Yes, CBG (cannabigerol) can make you hungry. In the most rigorous animal study to date, CBG more than doubled total food intake in rats that had already eaten, making it one of the few non-psychoactive cannabinoids shown to stimulate appetite. Whether this translates cleanly to humans is still being studied, but increased appetite is consistently reported as a side effect by people who take CBG supplements.
What the Research Shows
The strongest evidence comes from a 2016 study published in Psychopharmacology that tested CBG on rats that had recently been fed to fullness. At doses of 120 and 240 mg/kg, CBG more than doubled the amount of food the animals ate compared to a placebo group. The rats didn’t just eat bigger meals. They ate more frequently, consuming about twice as many meals as untreated animals. At the highest dose, the rats also started eating roughly 30 minutes sooner than they otherwise would have.
Importantly, the researchers found no negative neuromotor side effects at any dose tested, meaning CBG didn’t cause sedation, impaired coordination, or any observable behavioral problems. Lower doses (30 and 60 mg/kg) didn’t produce a significant change in eating behavior, suggesting there’s a threshold CBG needs to cross before it noticeably affects appetite.
How CBG Affects Appetite
The way CBG influences hunger is still being worked out, and the picture is surprisingly complicated. CBG interacts with the same endocannabinoid system that THC does, but it appears to work through different pathways. One review in the journal Molecules noted that CBG can actually block CB1 receptors, the same receptors THC activates to produce the classic “munchies.” In theory, blocking CB1 should reduce appetite, not increase it.

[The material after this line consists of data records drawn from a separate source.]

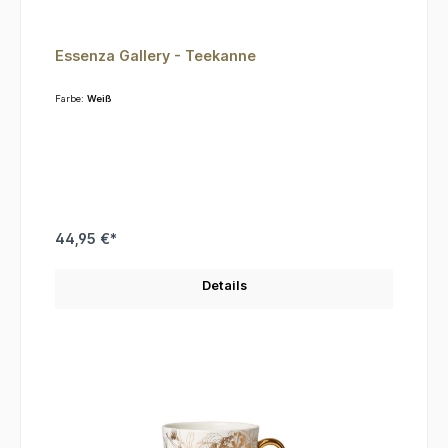
Essenza Gallery - Teekanne
Farbe:
Weiß
44,95 €*
Details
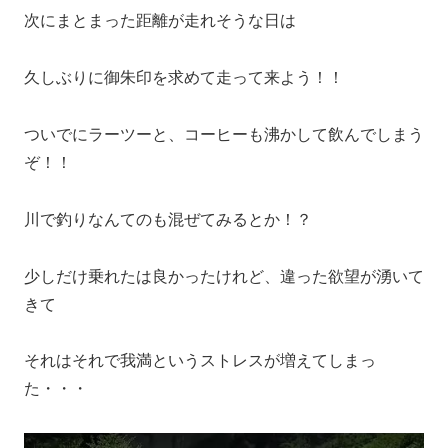
次にまとまった距離が走れそうな日は
久しぶりに御朱印を求めて走って来よう！！
ついでにラーツーと、コーヒーも沸かして飲んでしまう
ぞ！！
川で釣りなんてのも混ぜてみるとか！？
少しだけ乗れたは良かったけれど、違った欲望が湧いて
きて
それはそれで我満というストレスが増えてしまっ
た・・・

Yet the feeding studies clearly show CBG stimulates eating. This suggests CBG likely drives hunger through a different mechanism altogether, possibly by affecting other receptor systems or signaling molecules involved in satiety and metabolism. The fact that CBG increased meal frequency and reduced the delay before eating, rather than making individual meals larger, points to an effect on hunger signaling rather than on how satisfying food feels once you start eating.
CBG vs. THC for Appetite
THC is the cannabinoid most people associate with increased appetite. It binds directly to CB1 receptors in the brain and produces both the high and the hunger that come with cannabis use. CBG does not produce any intoxication. You won’t feel “stoned” or experience altered perception, which makes CBG a fundamentally different experience even if both compounds increase how much you eat.
The animal data suggests CBG’s appetite-stimulating effect is real but works through a distinct biological route. For people who want appetite support without psychoactive effects, that distinction matters. CBG won’t impair your ability to drive, work, or think clearly the way THC can.
Why This Matters for Medical Use
One of the most promising applications for CBG’s appetite effects is in people undergoing chemotherapy. Cancer treatment commonly causes appetite loss, changes in how food tastes, and a feeling of fullness after eating very little. Over time, this can lead to cachexia, a dangerous form of muscle and weight loss that worsens treatment outcomes. Research published in the Journal of Cachexia, Sarcopenia and Muscle found that CBG may help counteract chemotherapy-induced cachexia, with potential benefits for appetite, inflammation, and metabolic function. The authors called CBG-based treatments a “novel therapeutic option” worth further investigation.
This is particularly significant because current appetite stimulants for cancer patients are limited. THC-based medications exist but come with psychoactive side effects that many patients find unpleasant or disorienting. A non-intoxicating alternative that reliably boosts appetite could fill a real gap in care.
What We Don’t Know Yet
Nearly all of the controlled appetite data on CBG comes from animal studies. Translating rat doses directly to human doses isn’t straightforward, and what doubles food intake in a rodent may produce a subtler effect in a person. A clinical trial currently recruiting at ClinicalTrials.gov (enrolling an estimated 100 participants) is specifically tracking increased appetite as a potential side effect of CBG in humans. That study measures appetite changes at multiple time points after a single dose, which should provide the first rigorous human data on how reliably CBG triggers hunger.
Until those results are published, the honest answer is that CBG very likely increases appetite based on strong animal evidence and widespread anecdotal reports, but we don’t yet have controlled human data confirming exactly how pronounced the effect is or what dose reliably triggers it. If you’re taking CBG for another reason, like stress or discomfort, and notice you’re snacking more than usual, the research suggests that’s a real pharmacological effect rather than coincidence.